Frequently Asked Questions (FAQ) about the Cross Product
Q1: What is the primary difference between the cross product and the dot product?
A1: The cross product (vector product) of two vectors results in a new vector that is perpendicular to both input vectors. The dot product (scalar product) of two vectors results in a scalar (a single number) that represents the projection of one vector onto another, or the component of one vector in the direction of another. You can learn more about it with our dot product calculator.
Q2: Why is the cross product only defined for 3D vectors?
A2: The cross product is inherently a 3D operation because it produces a vector that is mutually orthogonal to the two input vectors. In 2D space, there isn't a third independent direction for such a vector to exist. While some generalized forms exist in higher dimensions, the standard cross product is specific to R3.
Q3: What is the "right-hand rule" and how does it apply to the cross product?
A3: The right-hand rule is a mnemonic to determine the direction of the cross product vector. If you align the fingers of your right hand with the first vector (A) and curl them towards the second vector (B) through the smaller angle, your thumb will point in the direction of the resultant vector (A × B).
Q4: What happens if the two vectors are parallel or anti-parallel?
A4: If two vectors are parallel (angle = 0°) or anti-parallel (angle = 180°), their cross product is the zero vector (0, 0, 0). This is because the sine of 0° or 180° is zero, making the magnitude of the cross product zero.
Q5: Can I use this calculator for 2D vectors?
A5: Not directly for a true cross product. However, you can treat 2D vectors as 3D vectors with a zero z-component (e.g., (Ax, Ay, 0)). The calculator will then compute the cross product, which will yield a vector along the z-axis (perpendicular to the 2D plane). For 2D vector operations like addition or subtraction, separate tools are more appropriate.
Q6: What do the "unitless / arbitrary" units mean in the calculator?

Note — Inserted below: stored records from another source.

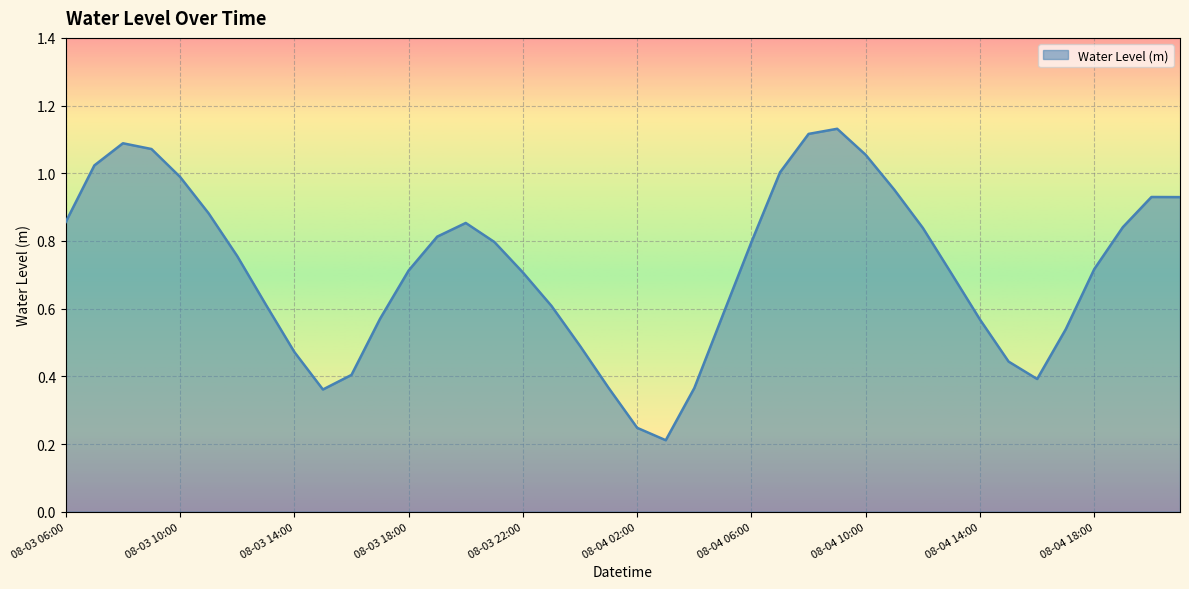

What is the average value?

0.7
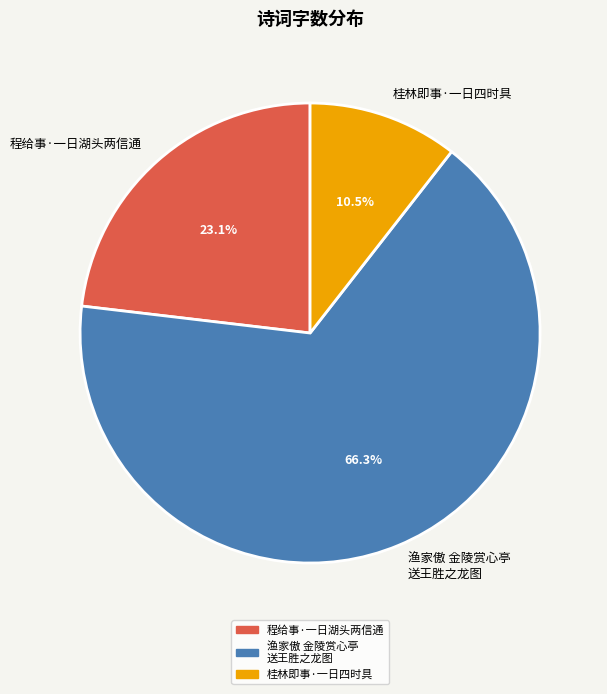

To the nearest percent, what is the average slice percentage?

33%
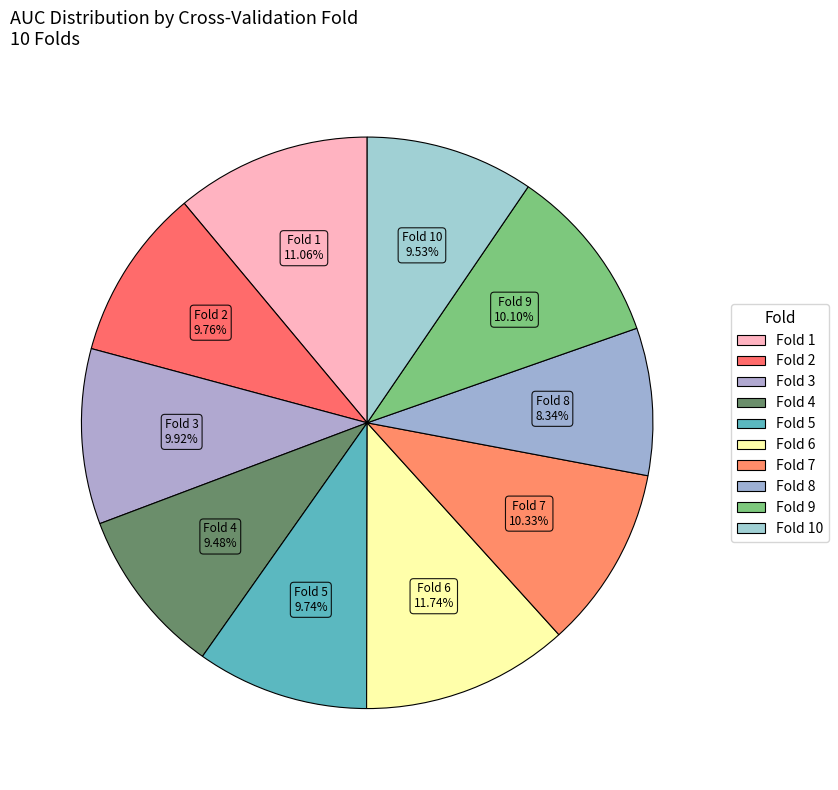

How many segments does this pie chart have?

10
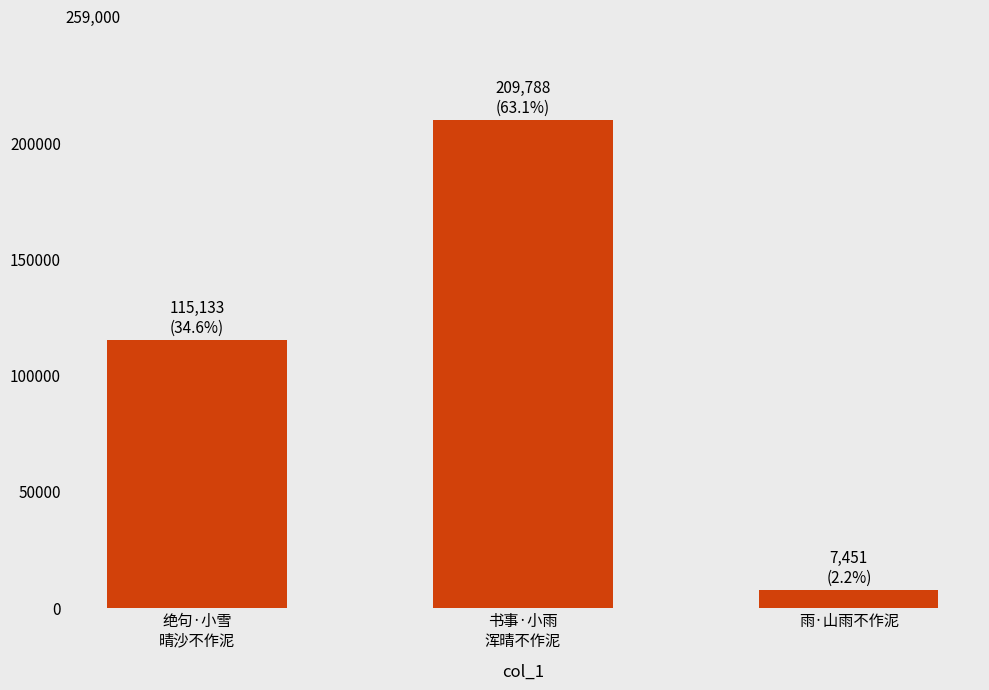

What position from the right is 书事·小雨
浑晴不作泥?

2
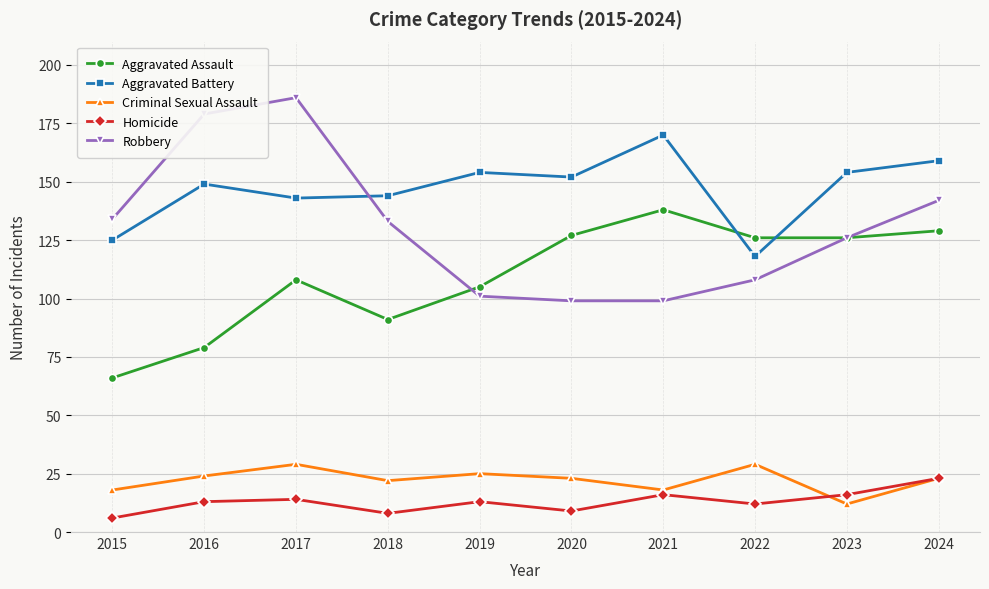

What are all the series names shown in the legend?

Aggravated Assault, Aggravated Battery, Criminal Sexual Assault, Homicide, Robbery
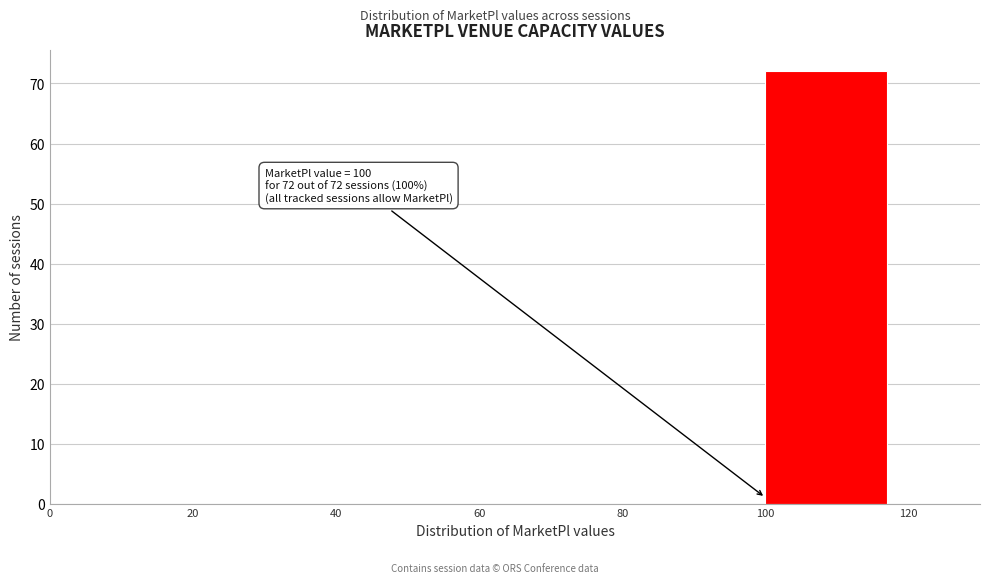

Which range on the x-axis has the tallest bar?

100 to 120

A6: For mathematical calculations, vector components are often treated as pure numbers without specific units. This calculator follows that convention for generality. If your vectors represent physical quantities (e.g., force in Newtons, position in meters), the units of the cross product will be the product of the units of your input vectors (e.g., Newton-meters for torque). You should interpret the results with the appropriate physical units in mind.
Q7: What are some real-world applications of the cross product?
A7: The cross product is used to calculate torque (force × position vector), angular momentum (position vector × linear momentum), magnetic force on a moving charge (charge × (velocity × magnetic field)), and to find normal vectors to surfaces in 3D graphics.
Q8: How does the cross product relate to the area of a parallelogram?
A8: The magnitude of the cross product of two vectors is numerically equal to the area of the parallelogram formed by those two vectors when they share the same initial point. This geometric interpretation is one of its key properties.